Literally every Christian concept in the 2nc century and as later expressed in the Middle Ages, whether in West or East, are of “two different birds.”
Well… I think it’s great that you can admit to development. But the Deposit of Faith (if you’re Catholic)/Holy Tradition (if you’re Orthodox) can’t develop.
So this becomes a discussion about what can and what cannot develop and how we determine that.
Neither do you have the formulation of the Trinity.
Like here, for instance. The doctrine of the Trinity has
always been part of the Deposit/Tradition, as the theory goes. It just wasn’t dogmatically defined by Ecumenical Council for a few centuries.
Or the canon of the Bible.
Sure. Catholics defined their cannon in the affirmative at nearly the same time and didn’t close it in the negative until after the Protestant Reformation was underway - unsurprising for an apostolic religion (as opposed to one centered on personal revelation like our Evangelical friends typically prefer).
The point is, you can’t so simply call the Catholic view a “Middle Ages European” invention.
Oh I’m not nearly so vague.
Papal supremacy and the associated papal powers would be the referenced innovation.
Before Islam swallowed the other Patriarchal Sees, if the Roman bishop said “All must believe X!”, Alexandria and Constantinople were apparently happy to tell the Roman bishop to kick rocks if they felt the decree unreasonable.
Now, if the Roman bishop says “All must believe X!” (assuming he performed the necessary steps to make it a valid “Simon Says”), the only correct reply for Catholic bishops worldwide is “Yes, Your Holiness”.
I think we have to be a little more responsible with the data than that
Emphatically, genuinely - I could not agree more.
Again, see Maximus the Confessor. He comes a bit before Medieval Europe – and from the Byzantine East, too.
Sure. Augustine is also pre-Middle Ages and considered a western Christian - maybe the father of them.
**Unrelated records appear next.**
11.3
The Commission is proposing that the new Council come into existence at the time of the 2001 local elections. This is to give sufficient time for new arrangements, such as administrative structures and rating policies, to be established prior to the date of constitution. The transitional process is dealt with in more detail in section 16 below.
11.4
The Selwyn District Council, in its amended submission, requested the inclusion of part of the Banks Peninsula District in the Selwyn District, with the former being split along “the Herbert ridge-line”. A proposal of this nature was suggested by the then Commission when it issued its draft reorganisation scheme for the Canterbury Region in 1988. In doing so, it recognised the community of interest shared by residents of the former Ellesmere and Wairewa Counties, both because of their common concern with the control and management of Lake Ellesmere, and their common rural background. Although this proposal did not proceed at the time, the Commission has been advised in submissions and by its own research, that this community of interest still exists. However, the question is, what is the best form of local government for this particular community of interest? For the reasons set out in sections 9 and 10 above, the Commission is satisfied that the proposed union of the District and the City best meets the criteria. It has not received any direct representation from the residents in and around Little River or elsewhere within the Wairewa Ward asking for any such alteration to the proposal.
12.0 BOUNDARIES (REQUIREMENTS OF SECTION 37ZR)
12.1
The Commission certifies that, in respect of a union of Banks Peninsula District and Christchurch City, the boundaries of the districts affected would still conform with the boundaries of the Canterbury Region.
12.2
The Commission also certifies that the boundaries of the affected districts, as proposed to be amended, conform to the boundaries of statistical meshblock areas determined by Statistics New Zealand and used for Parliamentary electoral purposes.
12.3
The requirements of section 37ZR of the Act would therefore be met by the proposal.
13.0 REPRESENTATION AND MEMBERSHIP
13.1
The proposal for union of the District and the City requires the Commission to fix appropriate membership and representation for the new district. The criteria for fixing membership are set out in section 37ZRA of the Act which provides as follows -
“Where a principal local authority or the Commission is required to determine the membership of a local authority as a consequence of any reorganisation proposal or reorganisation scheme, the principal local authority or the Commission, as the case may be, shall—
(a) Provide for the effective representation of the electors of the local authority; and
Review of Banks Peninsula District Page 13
At the end of his life, Augustine wrote his Retractations where he corrects statements in his earlier writings which he says were erroneous. One of these had to do with the interpretation of the rock in Matthew 16. At the beginning of his ministry Augustine had written that the rock was Peter. However, very early on he later changed his position and throughout the remainder of his ministry he adopted the view that the rock was not Peter but Christ or Peter’s confession which pointed to the person of Christ.
Being careful with the data, a present understanding of the papacy is extremely difficult to derive from ancient sources, which is why Catholic Theologians typically fall back to admitting to development at that point.
For ancient non-Catholics, some of that development that makes the modern papacy possible is heretical.